Tuesday morning was my “time off” as a tourist. I think the old city would have been much better with a local guide, but I mostly just wandered around between ancient sites and an infinite number of tchotchke shops. Next stop was Machane Yehuda market, and lunch at the hippest restaurant in town. The shikshukit was delicious:

Next stop was the fanciest coffee in Jerusalem (not that good)

Akshay and I went back to the market for dinner and had the shamburak at Ishtabach along with some pretty good local beer.

On Wednesday, I was contemplating going straight back to the hotel and going to sleep after an undergraduate lecture by Akshay (full jetlag mode at this point, the talk itself was great). But then I ran into Alex Gamburd, who suggested going out to dinner and said he knew of a place which sold food from “biblical times.” At that point, my spirits were instantly lifted, and there was no choice about what I was going to do. So we jumped into a taxi and off we went to Eucalyptus, to have (amongst other things) chicken stuffed in figs (yes, I thought that was just a poor english translation for figs stuffed in chicken, but no, chicken stuffed in figs). The owner came out to chat with us, and claimed that this dish had won a special prize in Melbourne and had also appeared in Vogue (I couldn’t verify these claims, but they were tasty).
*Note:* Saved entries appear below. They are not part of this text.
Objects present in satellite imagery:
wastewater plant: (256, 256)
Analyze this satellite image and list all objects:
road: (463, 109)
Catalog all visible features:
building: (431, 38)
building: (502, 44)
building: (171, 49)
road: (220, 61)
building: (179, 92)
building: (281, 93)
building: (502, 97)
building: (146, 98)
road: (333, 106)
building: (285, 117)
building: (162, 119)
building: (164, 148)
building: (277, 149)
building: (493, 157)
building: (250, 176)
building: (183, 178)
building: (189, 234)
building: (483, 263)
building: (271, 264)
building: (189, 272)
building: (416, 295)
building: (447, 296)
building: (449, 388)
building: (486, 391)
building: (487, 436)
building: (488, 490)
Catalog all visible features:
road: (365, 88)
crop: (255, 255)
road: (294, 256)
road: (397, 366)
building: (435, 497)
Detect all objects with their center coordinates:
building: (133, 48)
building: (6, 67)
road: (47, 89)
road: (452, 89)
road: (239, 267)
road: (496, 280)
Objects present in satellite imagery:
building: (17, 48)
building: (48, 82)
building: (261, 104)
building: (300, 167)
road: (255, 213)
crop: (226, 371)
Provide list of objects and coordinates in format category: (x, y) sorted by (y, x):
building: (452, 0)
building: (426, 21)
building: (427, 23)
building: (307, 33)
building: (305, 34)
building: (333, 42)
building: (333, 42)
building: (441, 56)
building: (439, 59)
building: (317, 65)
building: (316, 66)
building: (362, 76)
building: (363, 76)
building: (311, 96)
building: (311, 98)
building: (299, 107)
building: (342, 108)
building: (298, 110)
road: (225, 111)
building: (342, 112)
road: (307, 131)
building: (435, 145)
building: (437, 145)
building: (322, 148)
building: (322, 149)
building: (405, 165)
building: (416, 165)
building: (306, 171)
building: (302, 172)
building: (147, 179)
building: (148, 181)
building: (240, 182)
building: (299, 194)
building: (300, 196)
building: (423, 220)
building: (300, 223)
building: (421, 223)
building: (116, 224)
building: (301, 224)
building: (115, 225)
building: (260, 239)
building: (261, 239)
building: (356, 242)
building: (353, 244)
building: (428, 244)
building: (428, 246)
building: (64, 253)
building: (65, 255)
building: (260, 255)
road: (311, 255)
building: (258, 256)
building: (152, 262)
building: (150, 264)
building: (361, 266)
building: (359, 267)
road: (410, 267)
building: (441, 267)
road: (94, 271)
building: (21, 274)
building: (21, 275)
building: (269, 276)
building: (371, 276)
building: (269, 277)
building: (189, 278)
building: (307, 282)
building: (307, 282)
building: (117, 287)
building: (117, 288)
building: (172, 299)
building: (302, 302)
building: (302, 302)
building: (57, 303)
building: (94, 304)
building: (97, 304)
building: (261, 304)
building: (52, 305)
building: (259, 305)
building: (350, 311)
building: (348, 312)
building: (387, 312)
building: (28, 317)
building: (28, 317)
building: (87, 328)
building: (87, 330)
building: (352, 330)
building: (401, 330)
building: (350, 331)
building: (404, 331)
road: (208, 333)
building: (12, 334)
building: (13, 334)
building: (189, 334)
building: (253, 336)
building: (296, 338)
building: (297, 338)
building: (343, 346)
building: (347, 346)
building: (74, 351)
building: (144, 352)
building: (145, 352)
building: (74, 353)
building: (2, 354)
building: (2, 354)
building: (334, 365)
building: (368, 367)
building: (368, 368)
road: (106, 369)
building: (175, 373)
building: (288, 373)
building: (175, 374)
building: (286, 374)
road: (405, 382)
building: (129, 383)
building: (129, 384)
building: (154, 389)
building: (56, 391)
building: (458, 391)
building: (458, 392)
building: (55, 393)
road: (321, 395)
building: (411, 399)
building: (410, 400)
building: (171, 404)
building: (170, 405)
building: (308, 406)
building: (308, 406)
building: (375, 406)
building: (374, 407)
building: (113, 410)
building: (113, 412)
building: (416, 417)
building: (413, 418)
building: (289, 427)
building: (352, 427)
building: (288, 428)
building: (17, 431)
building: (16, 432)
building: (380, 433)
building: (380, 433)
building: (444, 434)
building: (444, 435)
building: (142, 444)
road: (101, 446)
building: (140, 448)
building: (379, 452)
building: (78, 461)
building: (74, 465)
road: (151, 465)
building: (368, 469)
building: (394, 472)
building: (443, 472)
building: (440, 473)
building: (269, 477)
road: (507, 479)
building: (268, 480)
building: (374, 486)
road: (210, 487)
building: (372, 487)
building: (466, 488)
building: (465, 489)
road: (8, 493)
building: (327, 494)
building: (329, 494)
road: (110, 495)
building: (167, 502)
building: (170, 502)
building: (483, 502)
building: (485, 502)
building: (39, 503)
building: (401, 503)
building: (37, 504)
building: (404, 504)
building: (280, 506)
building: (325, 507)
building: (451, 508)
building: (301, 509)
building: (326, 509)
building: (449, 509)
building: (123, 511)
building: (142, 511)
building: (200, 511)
A few more things en passant:

A “reception” at Hebrew University apparently does not include Champagne, much for the worse for anyone who had to suffer though my subsequent basic notions seminar. (Hat tip to Michael Schein for telling me this in advance.)

Here’s Alex Gamburd and Andre Reznikov arguing over a point concerning Stalin:

Near the old city:

The campus appears to be overrun by cats. Well, overrun is an exaggeration, but then saying the campus is “run by cats” conveys a somewhat different image (which may or may not be accurate).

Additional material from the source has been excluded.